Specifically, the first communication line 12H of the communication line 12 is connected to the switch SW1 of the bus switching unit 55, and is connected to the first communication line 11H of the communication line 11 or the communication unit 52 by the switch SW1 being switched. Similarly, the second communication line 12L of the communication line 12 is connected to the switch SW2 of the bus switching unit 55, and is connected to the second communication line 11L of the communication line 11 or the communication unit 52 by the switch SW2 being switched. The first communication line 13H of the communication line 13 is connected to the switch SW3 of the bus switching unit 55, and is connected to the first communication line 11H of the communication line 11 or the communication unit 53 by the switch SW3 being switched. The second communication line 13L of the communication line 13 is connected to the switch SW4 of the bus switching unit 55, and is connected to the second communication line 11L of the communication line 11 or the communication unit 53 by the switch SW4 being switched.

The communication unit 52 is connected to the bus switching unit 55 via two communication lines, and these two communication lines are connected via a terminating resistor R2. Similarly, the communication unit 53 is connected to the bus switching unit 55 via two communication lines, and these two communication lines are connected via a terminating resistor R3. The communication units 51 to 53 convert a message that has been supplied from the control unit 50 and is to be transmitted, into a differential signal, and output the differential signal to the communication lines 11 to 13 to transmit the message. In addition, the communication units 51 to 53 receive a message by sampling and acquiring the potential difference between the communication lines 11 to 13, and supply the received message to the control unit 50. Each of the communication units 51 to 53 can be realized by using an IC (integrated circuit) for transmitting/receiving messages based on the CAN communication standard, an IC such as a so-called CAN controller, or the like. The communication units 51 to 53 can switch between a normal operation state where a message is transmitted/received and a power saving state where power consumption is reduced without transmitting/receiving a message, under control of the control unit 50.

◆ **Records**
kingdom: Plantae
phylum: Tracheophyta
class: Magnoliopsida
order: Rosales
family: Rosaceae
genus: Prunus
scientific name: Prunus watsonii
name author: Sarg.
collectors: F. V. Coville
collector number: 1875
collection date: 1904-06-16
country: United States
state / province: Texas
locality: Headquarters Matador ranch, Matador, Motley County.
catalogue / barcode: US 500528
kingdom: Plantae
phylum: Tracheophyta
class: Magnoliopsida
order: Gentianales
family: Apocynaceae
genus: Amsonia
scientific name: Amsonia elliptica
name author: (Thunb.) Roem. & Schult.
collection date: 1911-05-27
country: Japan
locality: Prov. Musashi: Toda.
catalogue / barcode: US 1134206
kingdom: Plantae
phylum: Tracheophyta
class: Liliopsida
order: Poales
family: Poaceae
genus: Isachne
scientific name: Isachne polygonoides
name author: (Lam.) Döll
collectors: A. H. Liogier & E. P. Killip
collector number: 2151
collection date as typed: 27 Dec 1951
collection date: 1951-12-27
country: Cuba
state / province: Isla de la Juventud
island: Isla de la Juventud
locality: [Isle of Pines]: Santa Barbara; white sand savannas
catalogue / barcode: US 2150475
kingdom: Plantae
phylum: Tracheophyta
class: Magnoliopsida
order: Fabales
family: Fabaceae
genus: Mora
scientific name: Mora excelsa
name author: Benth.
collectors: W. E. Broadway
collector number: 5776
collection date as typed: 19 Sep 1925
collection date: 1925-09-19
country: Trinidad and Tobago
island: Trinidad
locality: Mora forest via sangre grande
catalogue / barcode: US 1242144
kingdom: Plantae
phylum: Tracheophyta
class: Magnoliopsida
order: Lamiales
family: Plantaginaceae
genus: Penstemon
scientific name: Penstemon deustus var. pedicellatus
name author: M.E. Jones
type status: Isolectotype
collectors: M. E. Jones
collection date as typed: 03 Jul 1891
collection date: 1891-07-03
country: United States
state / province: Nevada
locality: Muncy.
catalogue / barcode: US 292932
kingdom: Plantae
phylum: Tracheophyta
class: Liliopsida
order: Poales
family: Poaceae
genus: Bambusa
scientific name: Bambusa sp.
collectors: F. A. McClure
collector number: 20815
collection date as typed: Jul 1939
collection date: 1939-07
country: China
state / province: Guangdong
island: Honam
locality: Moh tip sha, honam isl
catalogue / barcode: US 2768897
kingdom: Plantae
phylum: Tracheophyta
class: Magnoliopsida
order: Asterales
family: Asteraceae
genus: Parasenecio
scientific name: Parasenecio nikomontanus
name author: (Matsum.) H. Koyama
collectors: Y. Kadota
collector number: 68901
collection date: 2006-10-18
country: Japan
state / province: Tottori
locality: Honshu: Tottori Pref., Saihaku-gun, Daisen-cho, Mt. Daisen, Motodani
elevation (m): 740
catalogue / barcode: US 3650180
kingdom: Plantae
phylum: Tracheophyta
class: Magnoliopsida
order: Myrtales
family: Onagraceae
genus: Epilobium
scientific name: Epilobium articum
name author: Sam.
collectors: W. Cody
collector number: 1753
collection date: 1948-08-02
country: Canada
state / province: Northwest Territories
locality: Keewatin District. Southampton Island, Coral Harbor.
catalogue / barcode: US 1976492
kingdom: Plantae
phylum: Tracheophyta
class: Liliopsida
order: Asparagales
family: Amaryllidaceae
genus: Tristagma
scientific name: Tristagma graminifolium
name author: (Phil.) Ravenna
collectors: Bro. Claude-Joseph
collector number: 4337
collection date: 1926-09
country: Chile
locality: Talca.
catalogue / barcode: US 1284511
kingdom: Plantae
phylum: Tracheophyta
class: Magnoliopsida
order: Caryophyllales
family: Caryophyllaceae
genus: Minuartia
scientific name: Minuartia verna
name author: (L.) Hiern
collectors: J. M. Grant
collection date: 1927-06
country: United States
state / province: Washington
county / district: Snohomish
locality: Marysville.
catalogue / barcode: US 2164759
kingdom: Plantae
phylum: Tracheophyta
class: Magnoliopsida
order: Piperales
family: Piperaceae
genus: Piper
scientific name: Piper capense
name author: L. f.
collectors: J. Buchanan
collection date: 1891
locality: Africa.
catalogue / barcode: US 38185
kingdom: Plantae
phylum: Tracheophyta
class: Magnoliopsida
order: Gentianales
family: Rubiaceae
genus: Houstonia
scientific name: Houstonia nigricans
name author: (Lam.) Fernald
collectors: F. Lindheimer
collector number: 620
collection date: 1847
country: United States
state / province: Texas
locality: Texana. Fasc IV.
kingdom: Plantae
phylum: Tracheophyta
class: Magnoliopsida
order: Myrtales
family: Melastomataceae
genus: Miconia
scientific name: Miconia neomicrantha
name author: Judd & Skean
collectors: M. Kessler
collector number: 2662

◆ **TASKS TO PERFORM**
• A. Format the lines of the listing as a JSON list of strings, from the line containing "collection date: 1926-09" through the end of the listing, inclusive. Give one string per line and leave out blank lines.
• B. Resume the passage on the bus switching unit and its communication units from the point where it stops.

◆ **TASK RESULTS**
• A.
[
  "collection date: 1926-09",
  "country: Chile",
  "locality: Talca.",
  "catalogue / barcode: US 1284511",
  "kingdom: Plantae",
  "phylum: Tracheophyta",
  "class: Magnoliopsida",
  "order: Caryophyllales",
  "family: Caryophyllaceae",
  "genus: Minuartia",
  "scientific name: Minuartia verna",
  "name author: (L.) Hiern",
  "collectors: J. M. Grant",
  "collection date: 1927-06",
  "country: United States",
  "state / province: Washington",
  "county / district: Snohomish",
  "locality: Marysville.",
  "catalogue / barcode: US 2164759",
  "kingdom: Plantae",
  "phylum: Tracheophyta",
  "class: Magnoliopsida",
  "order: Piperales",
  "family: Piperaceae",
  "genus: Piper",
  "scientific name: Piper capense",
  "name author: L. f.",
  "collectors: J. Buchanan",
  "collection date: 1891",
  "locality: Africa.",
  "catalogue / barcode: US 38185",
  "kingdom: Plantae",
  "phylum: Tracheophyta",
  "class: Magnoliopsida",
  "order: Gentianales",
  "family: Rubiaceae",
  "genus: Houstonia",
  "scientific name: Houstonia nigricans",
  "name author: (Lam.) Fernald",
  "collectors: F. Lindheimer",
  "collector number: 620",
  "collection date: 1847",
  "country: United States",
  "state / province: Texas",
  "locality: Texana. Fasc IV.",
  "kingdom: Plantae",
  "phylum: Tracheophyta",
  "class: Magnoliopsida",
  "order: Myrtales",
  "family: Melastomataceae",
  "genus: Miconia",
  "scientific name: Miconia neomicrantha",
  "name author: Judd & Skean",
  "collectors: M. Kessler",
  "collector number: 2662"
]

• B.
The connection state of the four switches SW1 to SW4 of the bus switching unit 55 is switched according to a switching signal supplied from the control unit 50. In this embodiment, the four switches SW1 to SW4 are switched in conjunction with each other according to one switching signal from the control unit 50, but there is no limitation thereto, and a configuration may also be adopted in which the control unit 50 switches the four switches SW1 to SW4 individually. The bus switching unit 55 can connect the communication lines 12 and 13 to the communication line 11 by switching the switches SW1 to SW4 to the communication line 11 side, and thereby achieve the connected state where the three communication lines 11 to 13 are connected directly. Also, the bus switching unit 55 can connect the communication lines 12 and 13 respectively to the communication units 52 and 53 by switching the switches SW1 to SW4 to the communication unit 52 side and the communication unit 53 side, and thereby achieve the separated state where the three communication lines 11 to 13 are connected individually to the respective communication units 51 to 53.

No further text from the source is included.